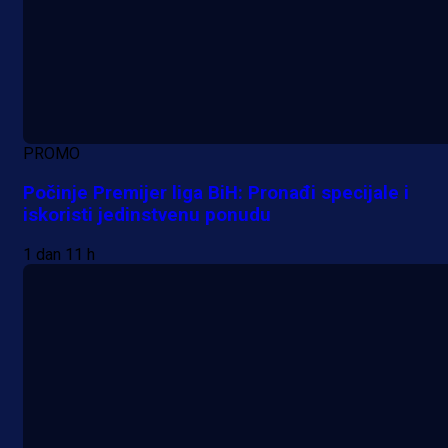
PROMO
Počinje Premijer liga BiH: Pronađi specijale i
iskoristi jedinstvenu ponudu
1 dan 11 h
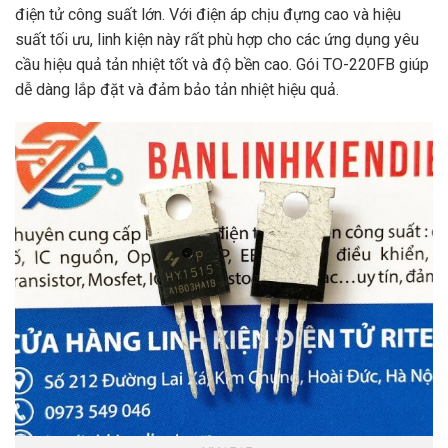
điện tử công suất lớn. Với điện áp chịu đựng cao và hiệu
suất tối ưu, linh kiện này rất phù hợp cho các ứng dụng yêu
cầu hiệu quả tản nhiệt tốt và độ bền cao. Gói TO-220FB giúp
dễ dàng lắp đặt và đảm bảo tản nhiệt hiệu quả.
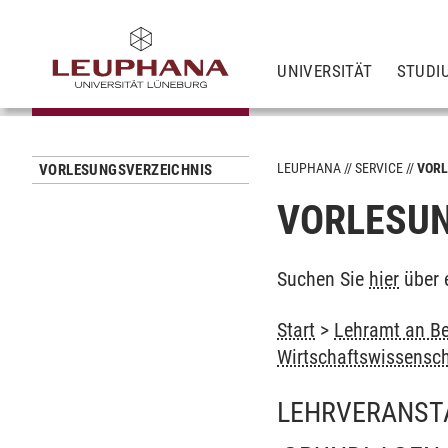
UNIVERSITÄT
STUDI
LEUPHANA
SERVICE
VORL
VORLESUNGSVERZEICHNIS
VORLESUN
Suchen Sie
hier
über 
Start
>
Lehramt an Be
Wirtschaftswissensc
LEHRVERANST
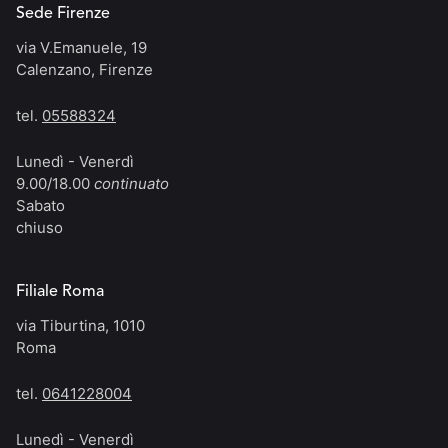
Sede Firenze
via V.Emanuele, 19
Calenzano, Firenze
tel.
05588324
Lunedì - Venerdì
9.00/18.00
continuato
Sabato
chiuso
Filiale Roma
via Tiburtina, 1010
Roma
tel.
0641228004
Lunedì - Venerdì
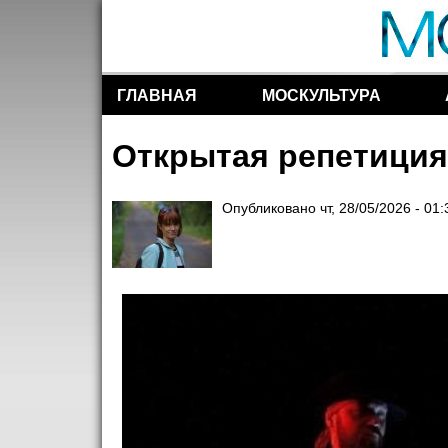
ГЛАВНАЯ
МОСКУЛЬТУРА
Разделы сайта
Открытая репетиция
Опубликовано
чт, 28/05/2026 - 01:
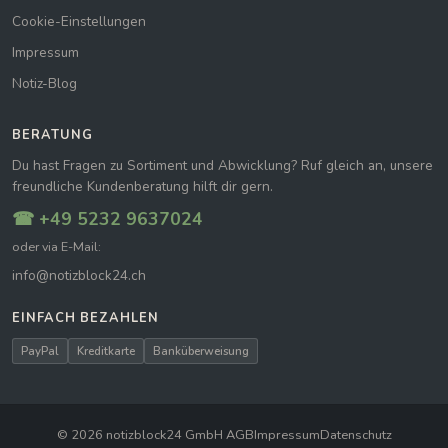
Cookie-Einstellungen
Impressum
Notiz-Blog
BERATUNG
Du hast Fragen zu Sortiment und Abwicklung? Ruf gleich an, unsere
freundliche Kundenberatung hilft dir gern.
☎ +49 5232 9637024
oder via E-Mail:
info@notizblock24.ch
EINFACH BEZAHLEN
PayPal
Kreditkarte
Banküberweisung
© 2026 notizblock24 GmbH
|
AGB
Impressum
Datenschutz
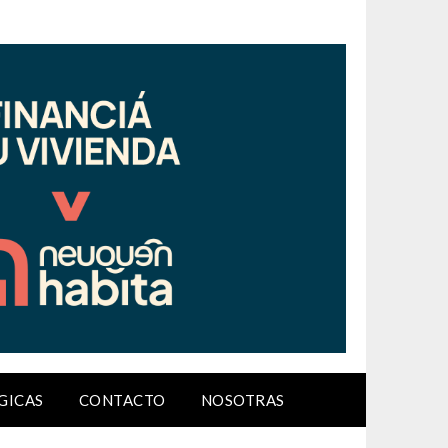
GICAS
CONTACTO
NOSOTRAS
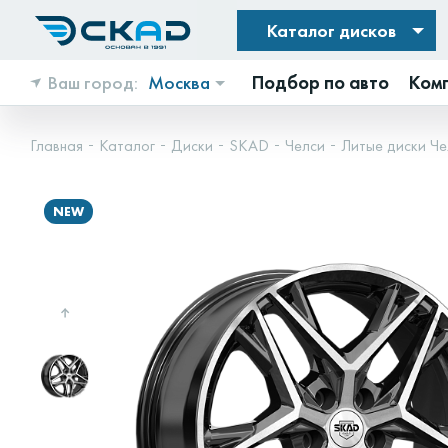
Каталог дисков
Ваш город:
Москва
Подбор по авто
Ком
Главная
Каталог
Диски
SKAD
Челси
Литые диски Че
NEW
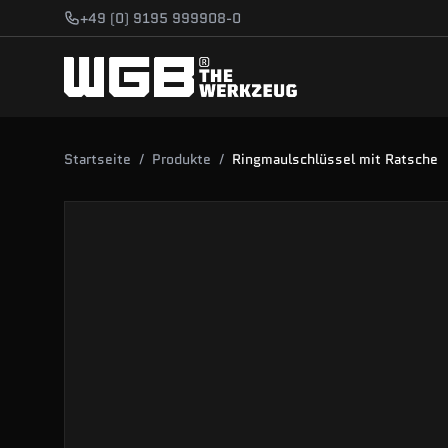
Zum Hauptinhalt springen
+49 (0) 9195 999908-0
Startseite
/
Produkte
/
Ringmaulschlüssel mit Ratsche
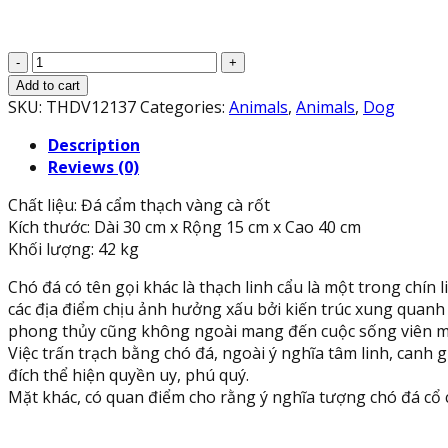
Cặp
chó
Add to cart
đá
SKU:
THDV12137
Categories:
Animals
,
Animals
,
Dog
phong
Description
thủy
Reviews (0)
gác
cổng
Chất liệu: Đá cẩm thạch vàng cà rốt
đá
Kích thước: Dài 30 cm x Rộng 15 cm x Cao 40 cm
cẩm
Khối lượng: 42 kg
thạch
vàng
Chó đá có tên gọi khác là thạch linh cẩu là một trong chín 
cà
các địa điểm chịu ảnh hưởng xấu bởi kiến trúc xung quanh h
rốt
phong thủy cũng không ngoài mang đến cuộc sống viên m
-
Việc trấn trạch bằng chó đá, ngoài ý nghĩa tâm linh, can
Cao
đích thể hiện quyền uy, phú quý.
40
Mặt khác, có quan điểm cho rằng ý nghĩa tượng chó đá cổ c
cm
quantity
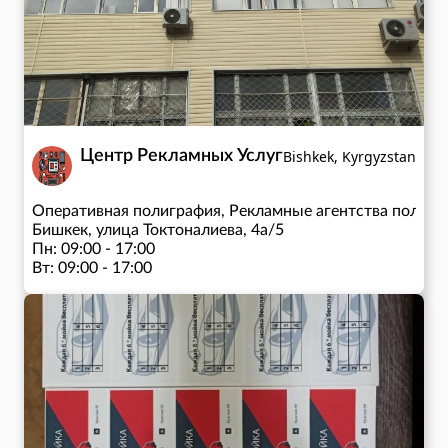
Центр Рекламных Услуг
Bishkek, Kyrgyzstan
Оперативная полиграфия, Рекламные агентства полног
Бишкек, улица Токтоналиева, 4а/5
Пн: 09:00 - 17:00
Вт: 09:00 - 17:00
Ср: 09:00 - 17:00
Чт: 09:00 - 17:00
Пт: 09:00 - 17:00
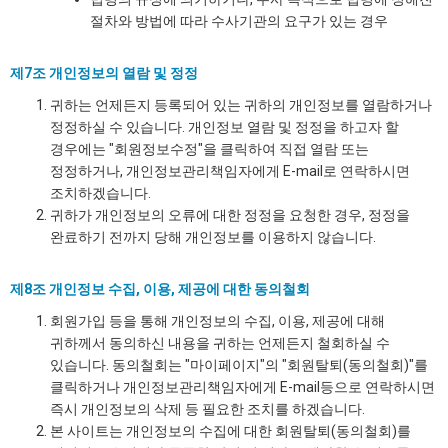
절차와 방법에 따라 수사기관의 요구가 있는 경우
제7조 개인정보의 열람 및 정정
귀하는 언제든지 등록되어 있는 귀하의 개인정보를 열람하거나
정정하실 수 있습니다. 개인정보 열람 및 정정을 하고자 할
경우에는 "회원정보수정"을 클릭하여 직접 열람 또는
정정하거나, 개인정보관리책임자에게 E-mail로 연락하시면
조치하겠습니다.
귀하가 개인정보의 오류에 대한 정정을 요청한 경우, 정정을
완료하기 전까지 당해 개인정보를 이용하지 않습니다.
제8조 개인정보 수집, 이용, 제공에 대한 동의철회
회원가입 등을 통해 개인정보의 수집, 이용, 제공에 대해
귀하께서 동의하신 내용을 귀하는 언제든지 철회하실 수
있습니다. 동의철회는 "마이페이지"의 "회원탈퇴(동의철회)"를
클릭하거나 개인정보관리책임자에게 E-mail등으로 연락하시면
즉시 개인정보의 삭제 등 필요한 조치를 하겠습니다.
본 사이트는 개인정보의 수집에 대한 회원탈퇴(동의철회)를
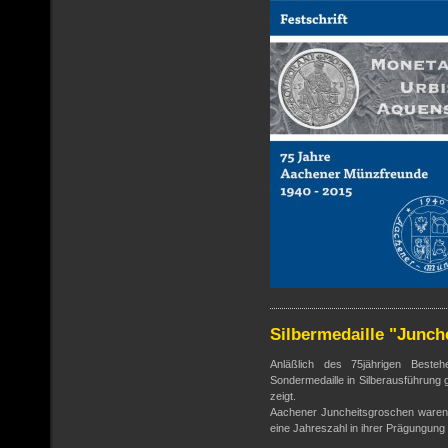
Silbermedaille "Junch
Anläßlich des 75jährigen Beste
Sondermedaille in Silberausführung 
zeigt.
Aachener Juncheitsgroschen waren 
eine Jahreszahl in ihrer Prägungung 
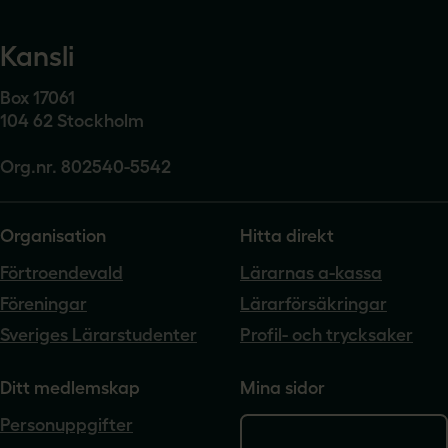
Kansli
Box 17061
104 62 Stockholm
Org.nr. 802540-5542
Organisation
Hitta direkt
Förtroendevald
Lärarnas a-kassa
Föreningar
Lärarförsäkringar
Sveriges Lärarstudenter
Profil- och trycksaker
Ditt medlemskap
Mina sidor
Personuppgifter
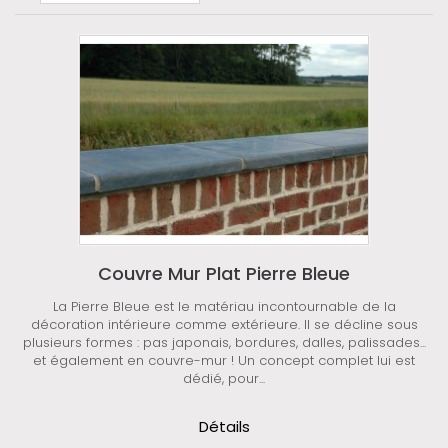
Couvre Mur Plat Pierre Bleue
La Pierre Bleue est le matériau incontournable de la
décoration intérieure comme extérieure. Il se décline sous
plusieurs formes : pas japonais, bordures, dalles, palissades...
et également en couvre-mur ! Un concept complet lui est
dédié, pour...
Détails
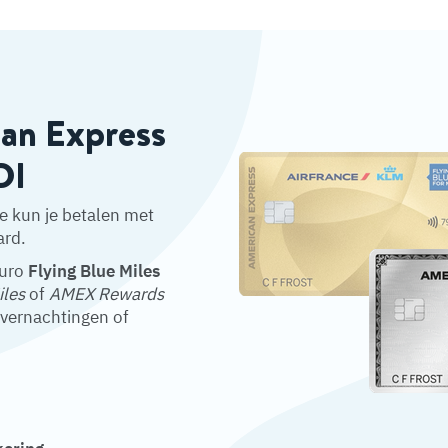
can Express
DI
e kun je betalen met
ard.
euro
Flying Blue Miles
iles
of
AMEX Rewards
overnachtingen of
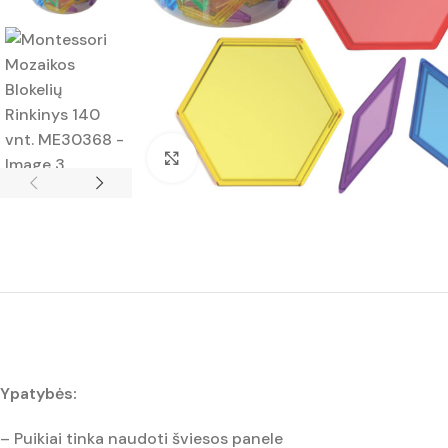
Padidinti nuotrauką
Ypatybės:
– Puikiai tinka naudoti šviesos panele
---
• _What this task involves_: Scan the lines above for the word "개인정보의". Return each one that has it.

• _Answer section_:
제7조 개인정보의 열람 및 정정
귀하가 개인정보의 오류에 대한 정정을 요청한 경우, 정정을
회원가입 등을 통해 개인정보의 수집, 이용, 제공에 대해
즉시 개인정보의 삭제 등 필요한 조치를 하겠습니다.
본 사이트는 개인정보의 수집에 대한 회원탈퇴(동의철회)를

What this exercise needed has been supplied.